Recopiez mot pour mot le passage de l'extrait ci-dessous sur la halle aux blés, en commençant aux mots « Alors que s’achèvent » et en vous arrêtant après les mots « de la Révolution. ».

═══ Extrait de page

La coupole « légère » en bois venue couvrir sa cour en 1783 s’effondre 19 ans plus tard suite à un incendie. En 1813, celle conçue par l’architecte François-Joseph Bélanger et l’ingénieur François Brunet innove par son ossature principale en fonte de fer prenant la forme d’arcs et d’anneaux de contreventement latéral successifs portant au centre une verrière en fer forgé (plus léger et plus fin). Faisant appel aux premiers châssis en fonte de fer franchissant de telles portées, ce révolutionnaire assemblage « à caisson » couronné d’un lanterneau conique fait référence au dôme du Panthéon romain. La nouvelle manufacture du Creusot en produit en série les composants pré-industrialisés à géométrie complexe. Cuivre et verre simple en constituent l’enveloppe. 

Alors que s’achèvent les halles de Baltard, celle aux blés ferme suite à la faible activité du marché aux grains. Décidée en 1881, sa reconversion en bourse des marchandises est confiée à Henri Blondel cinq ans plus tard. Conservant ce qui est « remarquable », à savoir sa charpente et son atrium, il remplace la couronne extérieure qu’il surélève d’un étage et dote d’un nouveau portique d’entrée sur la rue du Louvre. Il crée aussi un entresol. Glissée à mi-hauteur entre la charpente en fonte, une maçonnerie de briques est extérieurement revêtue d’ardoises avec ornements repoussés en zinc, tandis que son intrados reçoit une fresque symbolisant l’histoire du commerce dans les cinq continents. Inauguré en 1889, l’édifice concourt, avec la tour Eiffel, à la promotion des savoir-faire français lors de l’Exposition universelle fêtant le centenaire de la Révolution.

══════
═══ Matériel fourni

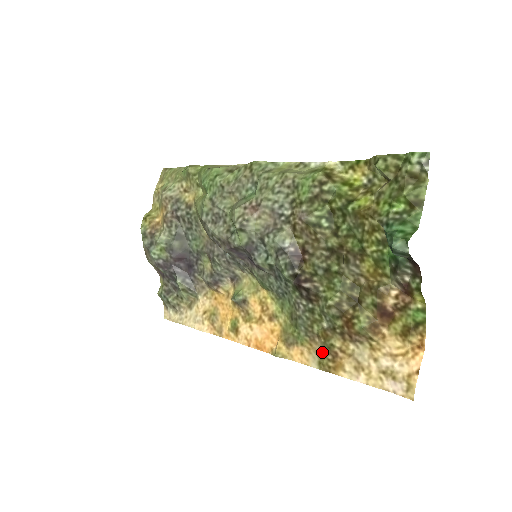
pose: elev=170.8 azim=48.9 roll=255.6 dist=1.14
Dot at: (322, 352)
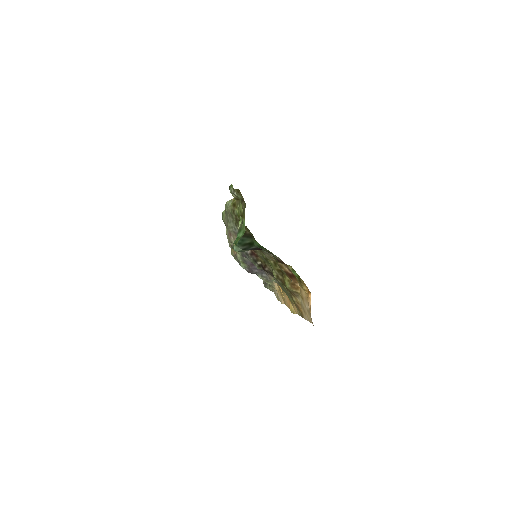
Dot at: occluded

══════

Exercice terminé
Alors que s’achèvent les halles de Baltard, celle aux blés ferme suite à la faible activité du marché aux grains. Décidée en 1881, sa reconversion en bourse des marchandises est confiée à Henri Blondel cinq ans plus tard. Conservant ce qui est « remarquable », à savoir sa charpente et son atrium, il remplace la couronne extérieure qu’il surélève d’un étage et dote d’un nouveau portique d’entrée sur la rue du Louvre. Il crée aussi un entresol. Glissée à mi-hauteur entre la charpente en fonte, une maçonnerie de briques est extérieurement revêtue d’ardoises avec ornements repoussés en zinc, tandis que son intrados reçoit une fresque symbolisant l’histoire du commerce dans les cinq continents. Inauguré en 1889, l’édifice concourt, avec la tour Eiffel, à la promotion des savoir-faire français lors de l’Exposition universelle fêtant le centenaire de la Révolution.